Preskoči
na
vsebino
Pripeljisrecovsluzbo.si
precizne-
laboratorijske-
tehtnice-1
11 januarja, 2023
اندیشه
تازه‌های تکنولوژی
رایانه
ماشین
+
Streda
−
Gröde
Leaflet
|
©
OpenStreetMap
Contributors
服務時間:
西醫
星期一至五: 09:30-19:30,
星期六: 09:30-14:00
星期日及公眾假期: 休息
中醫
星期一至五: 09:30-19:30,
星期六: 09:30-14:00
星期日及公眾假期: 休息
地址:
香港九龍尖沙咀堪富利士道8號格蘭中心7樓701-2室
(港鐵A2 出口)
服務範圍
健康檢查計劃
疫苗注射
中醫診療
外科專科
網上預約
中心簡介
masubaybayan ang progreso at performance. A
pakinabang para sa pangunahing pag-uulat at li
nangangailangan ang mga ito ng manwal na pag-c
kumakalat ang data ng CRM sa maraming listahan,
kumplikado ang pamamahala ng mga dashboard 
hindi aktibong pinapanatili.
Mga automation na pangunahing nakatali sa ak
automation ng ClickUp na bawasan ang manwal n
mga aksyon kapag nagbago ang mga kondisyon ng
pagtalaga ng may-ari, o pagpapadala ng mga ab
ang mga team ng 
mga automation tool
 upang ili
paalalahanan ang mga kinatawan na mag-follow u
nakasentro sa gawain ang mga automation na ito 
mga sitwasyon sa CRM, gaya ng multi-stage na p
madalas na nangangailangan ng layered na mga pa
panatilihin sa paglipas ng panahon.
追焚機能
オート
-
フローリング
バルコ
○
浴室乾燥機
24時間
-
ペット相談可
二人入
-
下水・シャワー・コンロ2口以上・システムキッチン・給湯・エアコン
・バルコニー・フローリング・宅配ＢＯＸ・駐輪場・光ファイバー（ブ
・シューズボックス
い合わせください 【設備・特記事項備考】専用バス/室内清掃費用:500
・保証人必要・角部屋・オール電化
* * *
Return every line of the items above with no changes, keeping each line as it appears.

Preskoči
na
vsebino
Pripeljisrecovsluzbo.si
precizne-
laboratorijske-
tehtnice-1
11 januarja, 2023
اندیشه
تازه‌های تکنولوژی
رایانه
ماشین
+
Streda
−
Gröde
Leaflet
|
©
OpenStreetMap
Contributors
服務時間:
西醫
星期一至五: 09:30-19:30,
星期六: 09:30-14:00
星期日及公眾假期: 休息
中醫
星期一至五: 09:30-19:30,
星期六: 09:30-14:00
星期日及公眾假期: 休息
地址:
香港九龍尖沙咀堪富利士道8號格蘭中心7樓701-2室
(港鐵A2 出口)
服務範圍
健康檢查計劃
疫苗注射
中醫診療
外科專科
網上預約
中心簡介
masubaybayan ang progreso at performance. A
pakinabang para sa pangunahing pag-uulat at li
nangangailangan ang mga ito ng manwal na pag-c
kumakalat ang data ng CRM sa maraming listahan,
kumplikado ang pamamahala ng mga dashboard 
hindi aktibong pinapanatili.
Mga automation na pangunahing nakatali sa ak
automation ng ClickUp na bawasan ang manwal n
mga aksyon kapag nagbago ang mga kondisyon ng
pagtalaga ng may-ari, o pagpapadala ng mga ab
ang mga team ng 
mga automation tool
 upang ili
paalalahanan ang mga kinatawan na mag-follow u
nakasentro sa gawain ang mga automation na ito 
mga sitwasyon sa CRM, gaya ng multi-stage na p
madalas na nangangailangan ng layered na mga pa
panatilihin sa paglipas ng panahon.
追焚機能
オート
-
フローリング
バルコ
○
浴室乾燥機
24時間
-
ペット相談可
二人入
-
下水・シャワー・コンロ2口以上・システムキッチン・給湯・エアコン
・バルコニー・フローリング・宅配ＢＯＸ・駐輪場・光ファイバー（ブ
・シューズボックス
い合わせください 【設備・特記事項備考】専用バス/室内清掃費用:500
・保証人必要・角部屋・オール電化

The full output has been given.